EXERCISE TEXT>

┌──

Physical and Screen Real-Estate

The initial challenge faced by all contact-centres was one of provisioning IT equipment and applications to remote and ungoverned locations (ie: people’s homes). Much has been said on these points already – so in this article, I will focus on the screen real-estate challenge.

Agents often require multiple physical screens to be effective. Sometimes this is the consequence of earlier M&A activity, in others it relates to a long history of technology challenges when trying to integrating disparate siloed systems. Either way, monitors are expensive, difficult to ship to large numbers of remote locations and complex to configure.

While the rose-tinted view of a home-worker is a large desktop in some bright airy location – with pot plants and smiling faces, the reality is that many agents are at the start of their careers and simply not have the physical space to replicate their office environment. Glue42’s approach, born out of our work in financial services and trading, is to deliver a user experience (across and within applications) that directly supports the user process. We can then start to orchestrate the UI of each application and ensure that this gets presented at the right time/place. In most situations this requires just a single physical screen. One approach is to use the concept of a ‘Workspace’.

Multiple Screens vs Single Screen

As shown above, a Workspace is simply a window which hosts other applications. These applications are therefore visually grouped together and can appear top-most or perhaps one-click away behind a tab. More importantly, all of these applications will be constantly sharing information that ensures that they each get to show their perspective of the process, the customer, the product, the trouble-ticket etc. This gets the agent 360-degree visibility but all within a single window. For those technically minded, it is worth noting that a workspace really does contain the original applications – we are not rebuilding these systems – just merely controlling their appearance, placement and data context.

The benefit of this approach is that you can both improve (increase) information density while at the same time improving usability and minimising screen real-estate. We’ve seen situations where agents using 3 screens are now comfortable working on a single laptop.

└──

Collected data
┌──

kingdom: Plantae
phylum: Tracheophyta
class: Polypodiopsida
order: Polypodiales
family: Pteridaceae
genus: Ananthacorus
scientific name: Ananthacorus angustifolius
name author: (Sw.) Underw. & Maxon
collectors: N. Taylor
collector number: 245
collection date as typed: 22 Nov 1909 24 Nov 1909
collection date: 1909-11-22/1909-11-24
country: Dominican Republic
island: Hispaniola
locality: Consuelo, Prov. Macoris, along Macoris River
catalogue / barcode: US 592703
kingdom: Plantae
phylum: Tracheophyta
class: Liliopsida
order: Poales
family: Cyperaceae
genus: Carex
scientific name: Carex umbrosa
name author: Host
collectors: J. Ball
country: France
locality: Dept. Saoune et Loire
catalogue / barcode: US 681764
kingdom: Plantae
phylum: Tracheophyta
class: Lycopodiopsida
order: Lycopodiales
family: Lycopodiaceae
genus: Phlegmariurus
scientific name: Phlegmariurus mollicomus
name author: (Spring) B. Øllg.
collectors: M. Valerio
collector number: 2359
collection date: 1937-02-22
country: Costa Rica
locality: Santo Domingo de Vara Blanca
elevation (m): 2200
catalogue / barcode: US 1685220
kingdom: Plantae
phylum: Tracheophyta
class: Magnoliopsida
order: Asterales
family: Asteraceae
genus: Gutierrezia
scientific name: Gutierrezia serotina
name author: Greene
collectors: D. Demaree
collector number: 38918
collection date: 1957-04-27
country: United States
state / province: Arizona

└──

TO DO>
1: In the passage on screen real-estate, copy out the part that begins with the words containing "The initial challenge" and ends with "screen real-estate challenge.".
2: Write what comes next in the passage on screen real-estate, continuing from its last sentence.

ANSWER LIST>
1:
The initial challenge faced by all contact-centres was one of provisioning IT equipment and applications to remote and ungoverned locations (ie: people’s homes). Much has been said on these points already – so in this article, I will focus on the screen real-estate challenge.

2:
In most cases these ‘home-worker’ environments are actually easier to use and more efficient than the sprawling set of applications/screens that the agents had before. For example, because the applications are all oriented to the same context there is no hunting for the customer (say) in the old CRM and then the new one or finding their records in the billing application and mapping that to the fault management system. Depending on the customer query, the appropriate systems are identified, records located and displayed, specifically:

  • Applications and application windows do not have to be found
  • Copy/paste of IDs and searching for data is automated
  • The user-journey is self-evident and well sign-posted

The latter point also proves to be very useful with new/novice agents. Whereas previously they would have walked to another desk and sought help, a workspace will naturally corral the user journey – achieving both better outcomes for the customer but also a higher degree of process compliance.

I would have liked to finish this piece by explaining how the Workspace concept was conceived through necessity as a response to the pandemic. The fact is that this concept has been available for a couple of years and is already deployed within contact-centres globally across thousands of seats. I will say, however, that now is an excellent time to embrace this approach both for BAU (should that ever return) and the New Normal.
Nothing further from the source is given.